TASK PROMPT – Rewrite the whole listing below as a numbered list, leaving out the pictures and any blank lines.
─── DATA PROVIDED
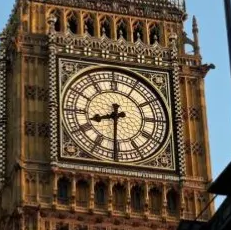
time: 8:30
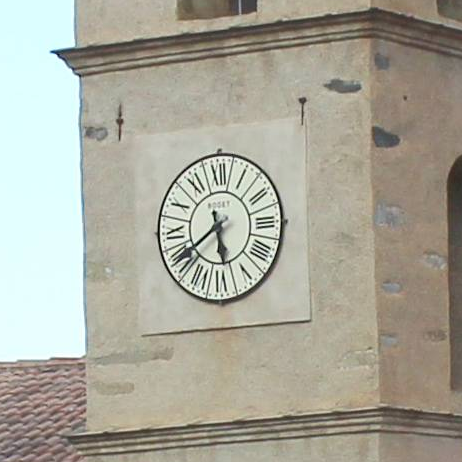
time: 5:39
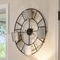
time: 5:59
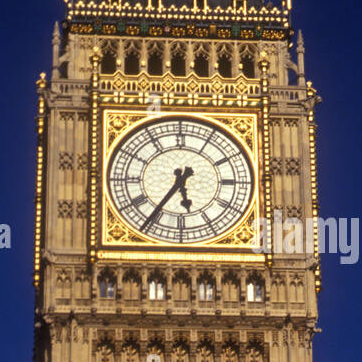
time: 5:35
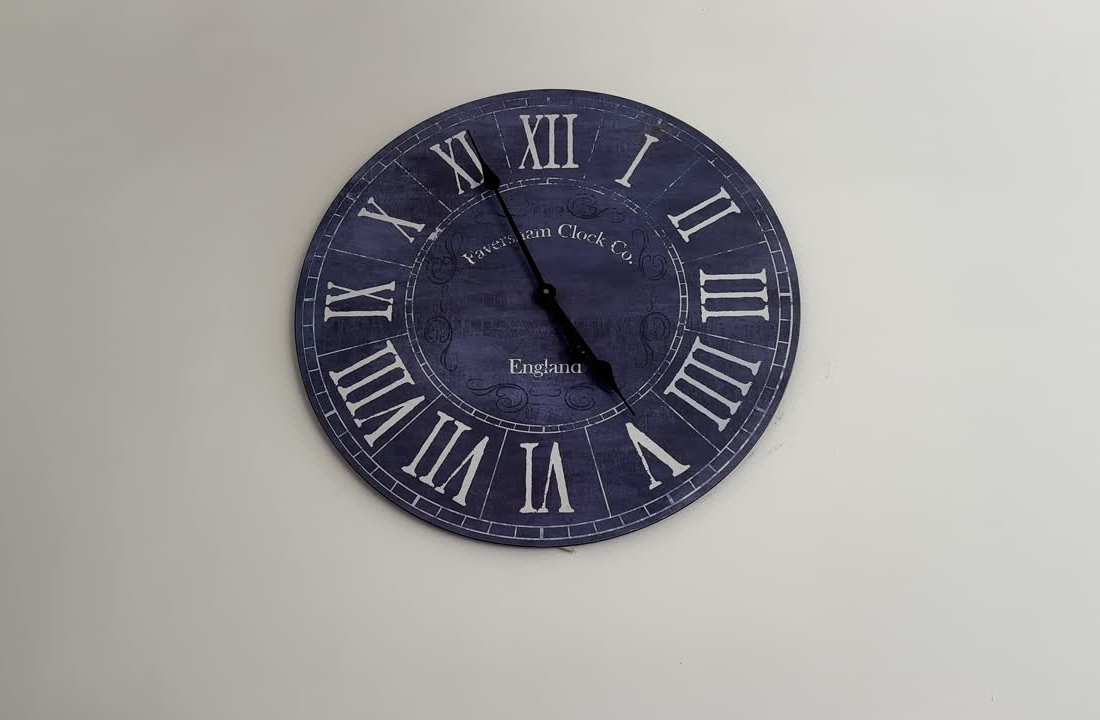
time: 4:55
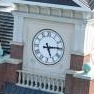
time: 5:14
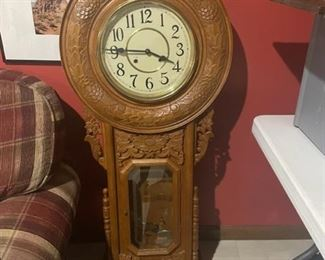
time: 3:45
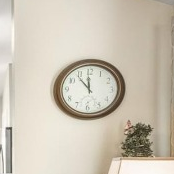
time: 11:53
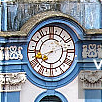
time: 7:41
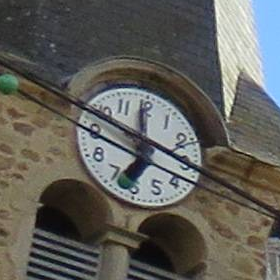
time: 11:48
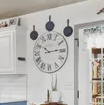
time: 10:13
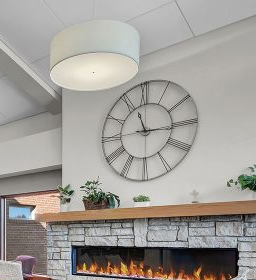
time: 11:15
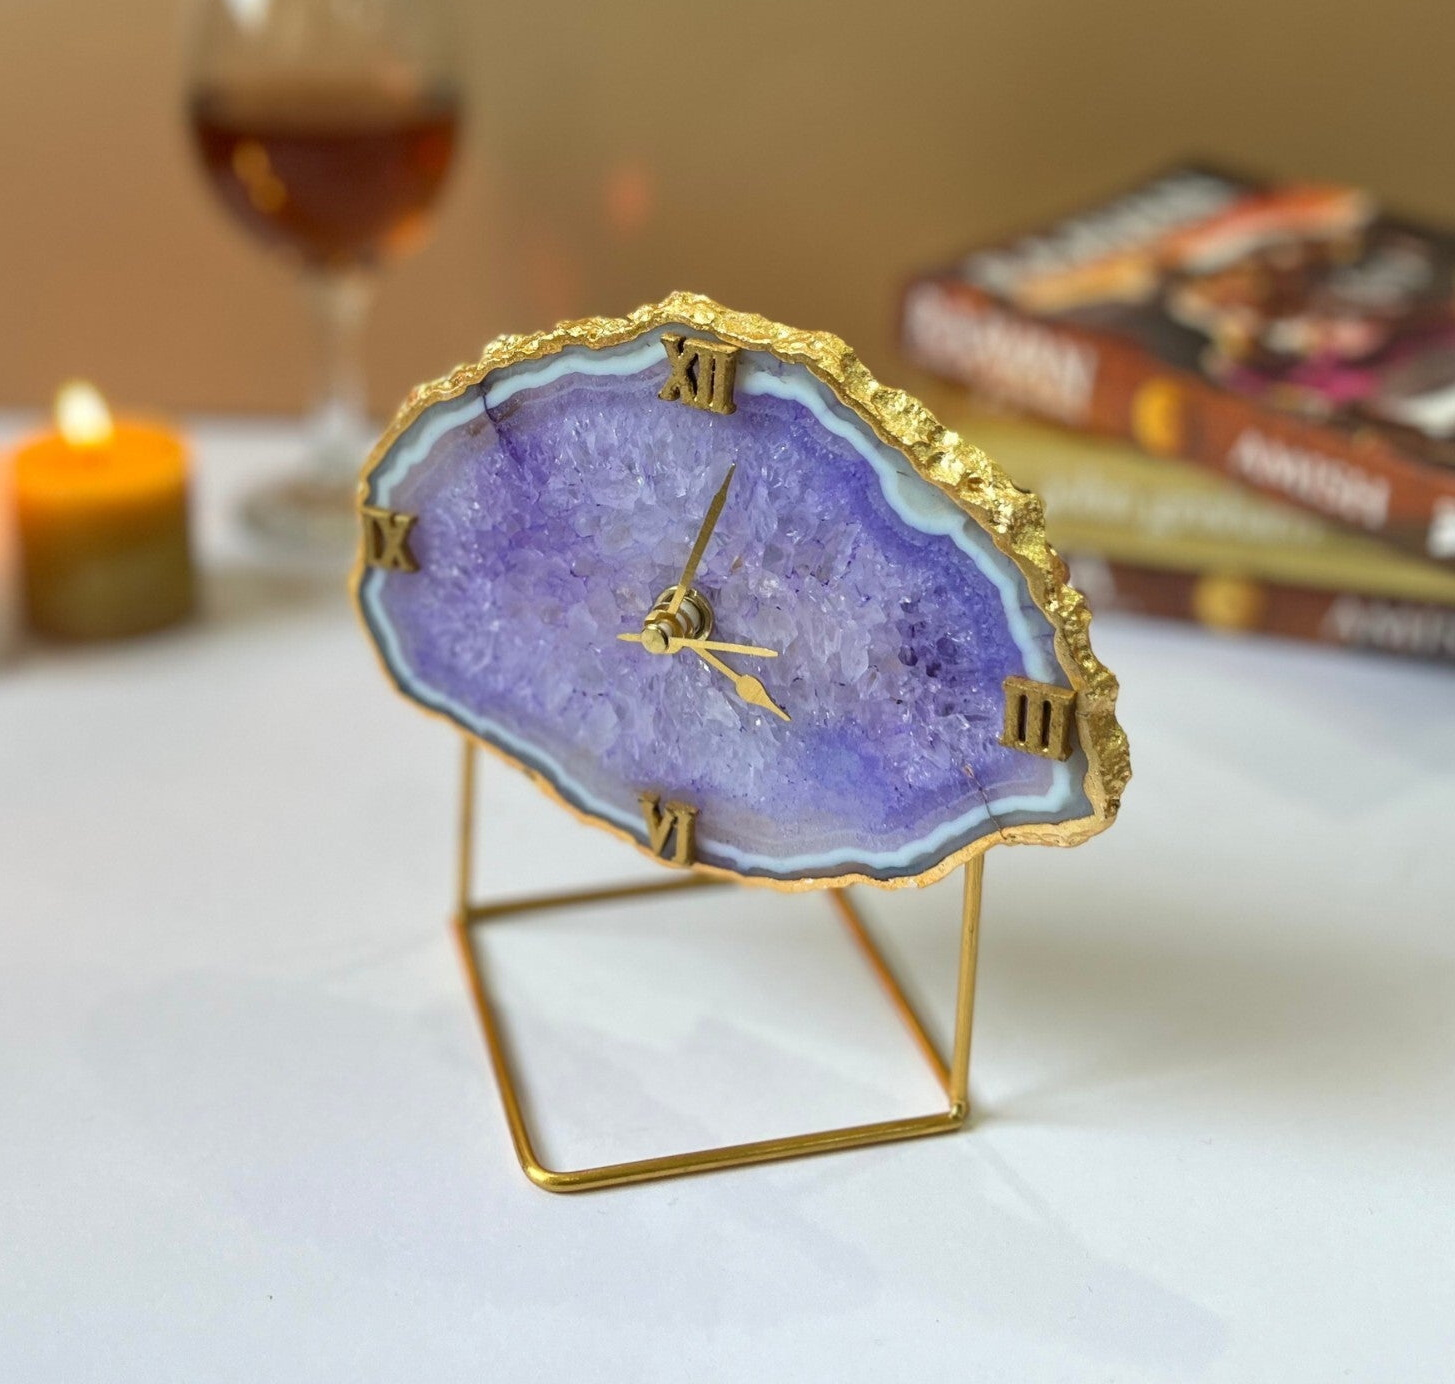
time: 4:02
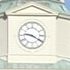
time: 9:20
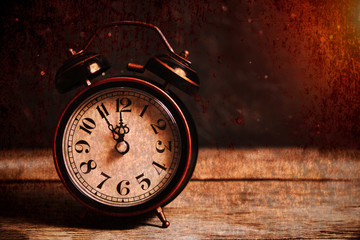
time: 11:54
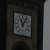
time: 11:05
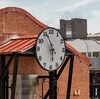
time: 5:55
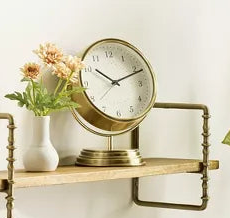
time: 10:11
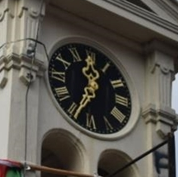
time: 11:34
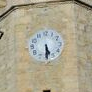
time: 5:30
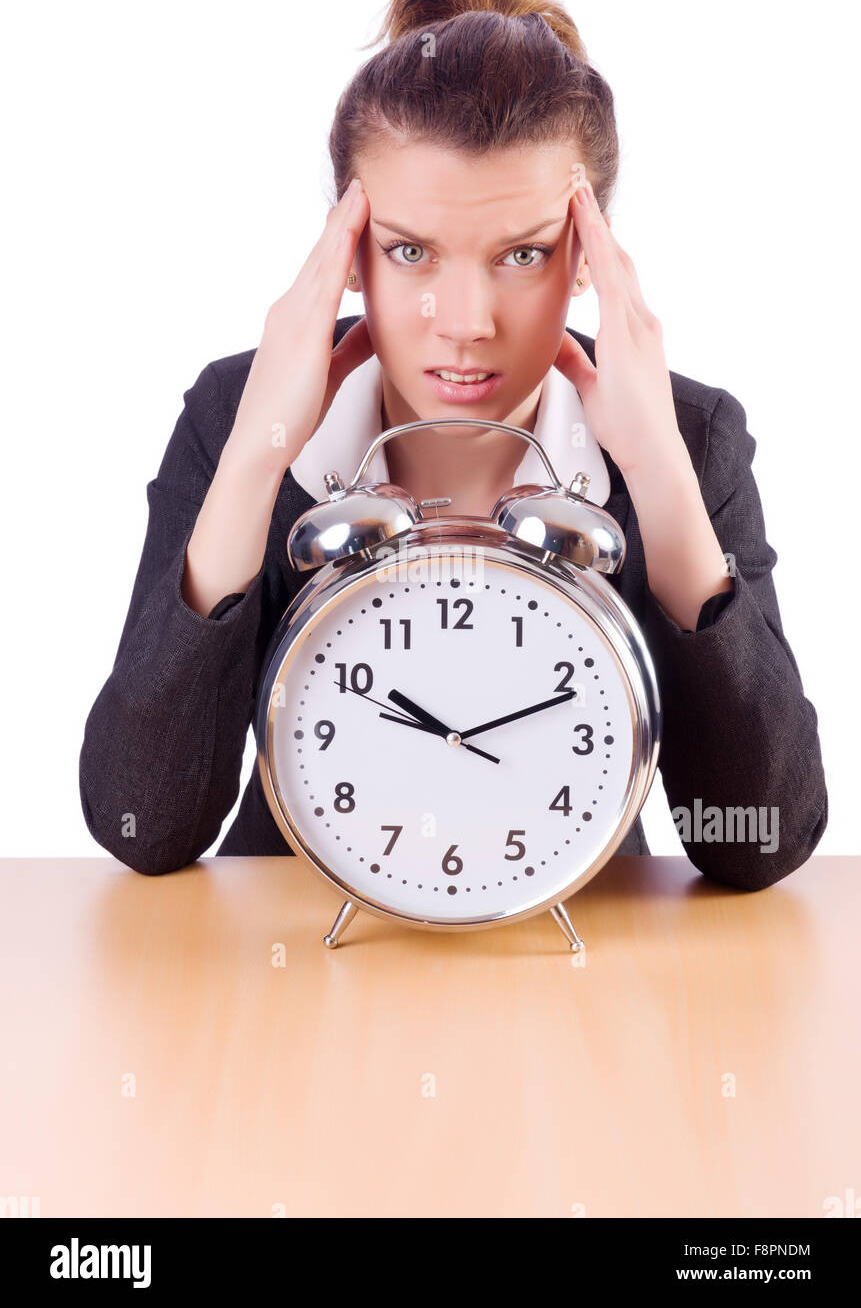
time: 10:11
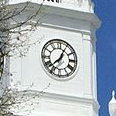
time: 12:37
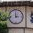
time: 2:58
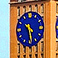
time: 10:28
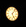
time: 5:06
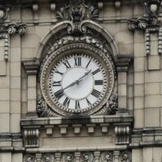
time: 1:40
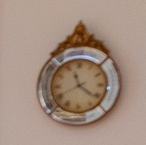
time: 11:21
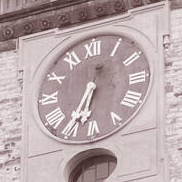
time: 6:34
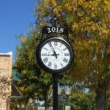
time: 8:56
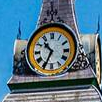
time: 10:34
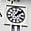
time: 1:08
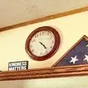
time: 4:23
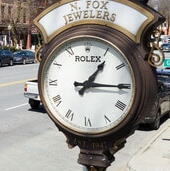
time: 1:14
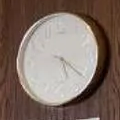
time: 5:21
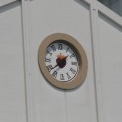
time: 1:38
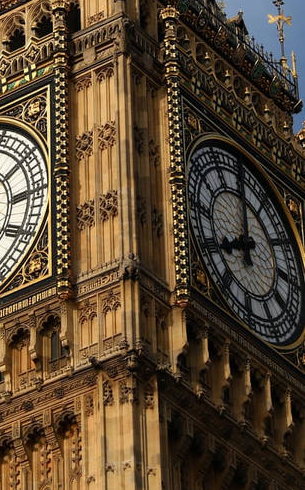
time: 8:00
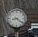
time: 8:21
──────
SOLUTION BELOW –
1. time: 8:30
2. time: 5:39
3. time: 5:59
4. time: 5:35
5. time: 4:55
6. time: 5:14
7. time: 3:45
8. time: 11:53
9. time: 7:41
10. time: 11:48
11. time: 10:13
12. time: 11:15
13. time: 4:02
14. time: 9:20
15. time: 11:54
16. time: 11:05
17. time: 5:55
18. time: 10:11
19. time: 11:34
20. time: 5:30
21. time: 10:11
22. time: 12:37
23. time: 2:58
24. time: 10:28
25. time: 5:06
26. time: 1:40
27. time: 11:21
28. time: 6:34
29. time: 8:56
30. time: 10:34
31. time: 1:08
32. time: 4:23
33. time: 1:14
34. time: 5:21
35. time: 1:38
36. time: 8:00
37. time: 8:21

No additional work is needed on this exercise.